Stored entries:
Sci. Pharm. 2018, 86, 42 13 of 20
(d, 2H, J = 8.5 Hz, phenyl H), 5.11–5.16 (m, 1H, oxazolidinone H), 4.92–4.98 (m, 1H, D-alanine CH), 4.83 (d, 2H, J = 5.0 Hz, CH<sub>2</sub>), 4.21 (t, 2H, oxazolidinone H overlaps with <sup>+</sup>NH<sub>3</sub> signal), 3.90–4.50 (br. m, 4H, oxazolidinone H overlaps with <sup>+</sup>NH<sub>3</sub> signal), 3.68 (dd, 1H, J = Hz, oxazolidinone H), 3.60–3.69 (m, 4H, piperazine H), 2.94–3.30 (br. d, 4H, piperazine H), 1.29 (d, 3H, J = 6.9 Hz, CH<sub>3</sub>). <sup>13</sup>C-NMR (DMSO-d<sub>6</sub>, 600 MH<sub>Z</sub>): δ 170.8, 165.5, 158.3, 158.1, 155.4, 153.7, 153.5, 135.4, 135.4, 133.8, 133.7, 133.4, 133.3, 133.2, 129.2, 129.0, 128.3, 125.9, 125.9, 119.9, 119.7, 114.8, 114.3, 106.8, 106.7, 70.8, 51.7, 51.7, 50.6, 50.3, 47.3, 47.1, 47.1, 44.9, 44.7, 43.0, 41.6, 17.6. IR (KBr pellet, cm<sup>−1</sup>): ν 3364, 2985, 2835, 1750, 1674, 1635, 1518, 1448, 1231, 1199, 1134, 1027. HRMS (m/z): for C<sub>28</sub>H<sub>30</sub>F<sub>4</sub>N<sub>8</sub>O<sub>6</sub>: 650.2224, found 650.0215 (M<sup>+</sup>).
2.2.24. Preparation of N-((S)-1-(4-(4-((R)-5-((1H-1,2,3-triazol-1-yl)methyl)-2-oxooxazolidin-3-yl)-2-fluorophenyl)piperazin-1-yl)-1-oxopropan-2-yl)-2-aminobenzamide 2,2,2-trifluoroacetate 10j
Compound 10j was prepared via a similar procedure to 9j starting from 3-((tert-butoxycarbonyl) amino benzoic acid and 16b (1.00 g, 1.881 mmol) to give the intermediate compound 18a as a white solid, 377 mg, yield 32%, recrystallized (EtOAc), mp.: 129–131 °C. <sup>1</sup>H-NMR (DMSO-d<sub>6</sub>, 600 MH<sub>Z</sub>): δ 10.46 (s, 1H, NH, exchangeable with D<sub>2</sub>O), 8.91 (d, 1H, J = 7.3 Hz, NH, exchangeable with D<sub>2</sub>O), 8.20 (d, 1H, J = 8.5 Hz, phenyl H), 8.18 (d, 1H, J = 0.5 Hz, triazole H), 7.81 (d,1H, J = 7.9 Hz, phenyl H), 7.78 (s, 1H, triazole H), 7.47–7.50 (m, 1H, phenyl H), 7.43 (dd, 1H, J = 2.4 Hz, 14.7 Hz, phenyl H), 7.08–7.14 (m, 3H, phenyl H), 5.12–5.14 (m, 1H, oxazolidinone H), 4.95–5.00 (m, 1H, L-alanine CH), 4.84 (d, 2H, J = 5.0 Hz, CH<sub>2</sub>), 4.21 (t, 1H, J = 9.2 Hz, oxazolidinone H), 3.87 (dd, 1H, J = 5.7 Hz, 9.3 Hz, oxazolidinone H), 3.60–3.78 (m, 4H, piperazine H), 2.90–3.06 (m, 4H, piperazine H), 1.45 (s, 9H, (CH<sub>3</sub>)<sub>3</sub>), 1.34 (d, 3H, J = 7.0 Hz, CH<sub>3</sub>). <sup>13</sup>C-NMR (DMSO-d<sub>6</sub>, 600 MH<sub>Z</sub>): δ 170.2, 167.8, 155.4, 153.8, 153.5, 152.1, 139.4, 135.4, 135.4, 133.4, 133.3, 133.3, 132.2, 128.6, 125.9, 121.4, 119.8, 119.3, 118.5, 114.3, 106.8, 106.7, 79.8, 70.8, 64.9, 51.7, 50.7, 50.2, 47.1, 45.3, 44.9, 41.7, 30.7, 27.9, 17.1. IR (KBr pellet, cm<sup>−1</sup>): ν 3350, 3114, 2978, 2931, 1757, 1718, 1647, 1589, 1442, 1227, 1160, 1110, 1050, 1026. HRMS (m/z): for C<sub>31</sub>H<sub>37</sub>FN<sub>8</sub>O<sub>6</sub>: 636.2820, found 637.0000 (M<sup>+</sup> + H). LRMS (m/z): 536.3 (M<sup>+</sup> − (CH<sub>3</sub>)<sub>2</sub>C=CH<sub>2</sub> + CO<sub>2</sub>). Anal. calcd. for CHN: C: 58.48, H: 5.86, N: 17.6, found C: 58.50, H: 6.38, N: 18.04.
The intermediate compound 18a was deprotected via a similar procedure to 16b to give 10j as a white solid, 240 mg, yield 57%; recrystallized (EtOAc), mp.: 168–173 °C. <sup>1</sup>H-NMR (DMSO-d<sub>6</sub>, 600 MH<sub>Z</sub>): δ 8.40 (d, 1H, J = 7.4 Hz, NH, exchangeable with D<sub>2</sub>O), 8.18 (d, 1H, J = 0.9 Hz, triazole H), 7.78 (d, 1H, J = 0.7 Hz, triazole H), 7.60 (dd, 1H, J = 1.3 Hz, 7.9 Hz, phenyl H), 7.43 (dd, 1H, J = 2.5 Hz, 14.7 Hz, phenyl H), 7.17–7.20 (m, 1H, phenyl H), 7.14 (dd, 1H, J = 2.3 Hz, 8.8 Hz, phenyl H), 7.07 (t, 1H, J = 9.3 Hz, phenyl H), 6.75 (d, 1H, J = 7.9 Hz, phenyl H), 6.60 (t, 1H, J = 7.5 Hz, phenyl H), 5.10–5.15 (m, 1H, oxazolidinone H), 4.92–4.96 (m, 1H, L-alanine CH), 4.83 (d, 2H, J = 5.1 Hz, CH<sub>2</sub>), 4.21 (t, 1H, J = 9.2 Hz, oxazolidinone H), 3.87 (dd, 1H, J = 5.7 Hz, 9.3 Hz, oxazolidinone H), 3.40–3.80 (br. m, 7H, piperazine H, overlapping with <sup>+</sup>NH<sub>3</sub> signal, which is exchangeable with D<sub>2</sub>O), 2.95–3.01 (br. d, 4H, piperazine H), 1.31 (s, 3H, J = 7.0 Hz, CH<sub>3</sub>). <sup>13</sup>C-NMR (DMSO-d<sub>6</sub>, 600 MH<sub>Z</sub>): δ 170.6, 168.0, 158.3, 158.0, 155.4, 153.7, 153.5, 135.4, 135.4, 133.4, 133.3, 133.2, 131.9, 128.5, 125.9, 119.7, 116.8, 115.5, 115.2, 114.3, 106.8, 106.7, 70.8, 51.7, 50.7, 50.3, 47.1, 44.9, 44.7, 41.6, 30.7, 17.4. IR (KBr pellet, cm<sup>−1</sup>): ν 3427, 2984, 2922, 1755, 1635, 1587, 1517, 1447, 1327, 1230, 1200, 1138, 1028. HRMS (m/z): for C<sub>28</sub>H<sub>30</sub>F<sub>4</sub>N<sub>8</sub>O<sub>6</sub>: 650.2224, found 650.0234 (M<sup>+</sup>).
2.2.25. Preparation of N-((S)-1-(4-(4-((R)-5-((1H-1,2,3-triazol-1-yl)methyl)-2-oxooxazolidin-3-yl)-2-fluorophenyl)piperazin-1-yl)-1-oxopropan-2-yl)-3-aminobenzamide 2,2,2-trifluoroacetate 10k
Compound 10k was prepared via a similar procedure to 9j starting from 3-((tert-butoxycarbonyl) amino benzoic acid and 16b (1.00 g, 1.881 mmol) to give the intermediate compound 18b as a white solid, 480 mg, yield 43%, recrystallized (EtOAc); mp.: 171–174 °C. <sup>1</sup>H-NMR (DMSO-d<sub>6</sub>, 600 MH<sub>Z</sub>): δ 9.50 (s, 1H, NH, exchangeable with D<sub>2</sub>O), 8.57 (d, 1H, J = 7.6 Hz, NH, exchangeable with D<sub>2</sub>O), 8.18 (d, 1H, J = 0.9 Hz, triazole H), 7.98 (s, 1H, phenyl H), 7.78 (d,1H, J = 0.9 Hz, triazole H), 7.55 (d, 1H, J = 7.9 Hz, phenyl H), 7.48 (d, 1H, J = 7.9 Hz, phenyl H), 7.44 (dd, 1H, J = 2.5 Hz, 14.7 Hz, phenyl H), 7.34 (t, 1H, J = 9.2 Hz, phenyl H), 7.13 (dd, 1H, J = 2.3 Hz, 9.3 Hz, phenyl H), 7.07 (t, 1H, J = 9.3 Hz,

§ Work request
Your task for the entries above: copy exactly the span starting with the line with "2.2.24. Preparation of" and going on through the line with "Compound 10j was", both lines included, and nothing else.

§ Solution
2.2.24. Preparation of N-((S)-1-(4-(4-((R)-5-((1H-1,2,3-triazol-1-yl)methyl)-2-oxooxazolidin-3-yl)-2-fluorophenyl)piperazin-1-yl)-1-oxopropan-2-yl)-2-aminobenzamide 2,2,2-trifluoroacetate 10j
Compound 10j was prepared via a similar procedure to 9j starting from 3-((tert-butoxycarbonyl) amino benzoic acid and 16b (1.00 g, 1.881 mmol) to give the intermediate compound 18a as a white solid, 377 mg, yield 32%, recrystallized (EtOAc), mp.: 129–131 °C. <sup>1</sup>H-NMR (DMSO-d<sub>6</sub>, 600 MH<sub>Z</sub>): δ 10.46 (s, 1H, NH, exchangeable with D<sub>2</sub>O), 8.91 (d, 1H, J = 7.3 Hz, NH, exchangeable with D<sub>2</sub>O), 8.20 (d, 1H, J = 8.5 Hz, phenyl H), 8.18 (d, 1H, J = 0.5 Hz, triazole H), 7.81 (d,1H, J = 7.9 Hz, phenyl H), 7.78 (s, 1H, triazole H), 7.47–7.50 (m, 1H, phenyl H), 7.43 (dd, 1H, J = 2.4 Hz, 14.7 Hz, phenyl H), 7.08–7.14 (m, 3H, phenyl H), 5.12–5.14 (m, 1H, oxazolidinone H), 4.95–5.00 (m, 1H, L-alanine CH), 4.84 (d, 2H, J = 5.0 Hz, CH<sub>2</sub>), 4.21 (t, 1H, J = 9.2 Hz, oxazolidinone H), 3.87 (dd, 1H, J = 5.7 Hz, 9.3 Hz, oxazolidinone H), 3.60–3.78 (m, 4H, piperazine H), 2.90–3.06 (m, 4H, piperazine H), 1.45 (s, 9H, (CH<sub>3</sub>)<sub>3</sub>), 1.34 (d, 3H, J = 7.0 Hz, CH<sub>3</sub>). <sup>13</sup>C-NMR (DMSO-d<sub>6</sub>, 600 MH<sub>Z</sub>): δ 170.2, 167.8, 155.4, 153.8, 153.5, 152.1, 139.4, 135.4, 135.4, 133.4, 133.3, 133.3, 132.2, 128.6, 125.9, 121.4, 119.8, 119.3, 118.5, 114.3, 106.8, 106.7, 79.8, 70.8, 64.9, 51.7, 50.7, 50.2, 47.1, 45.3, 44.9, 41.7, 30.7, 27.9, 17.1. IR (KBr pellet, cm<sup>−1</sup>): ν 3350, 3114, 2978, 2931, 1757, 1718, 1647, 1589, 1442, 1227, 1160, 1110, 1050, 1026. HRMS (m/z): for C<sub>31</sub>H<sub>37</sub>FN<sub>8</sub>O<sub>6</sub>: 636.2820, found 637.0000 (M<sup>+</sup> + H). LRMS (m/z): 536.3 (M<sup>+</sup> − (CH<sub>3</sub>)<sub>2</sub>C=CH<sub>2</sub> + CO<sub>2</sub>). Anal. calcd. for CHN: C: 58.48, H: 5.86, N: 17.6, found C: 58.50, H: 6.38, N: 18.04.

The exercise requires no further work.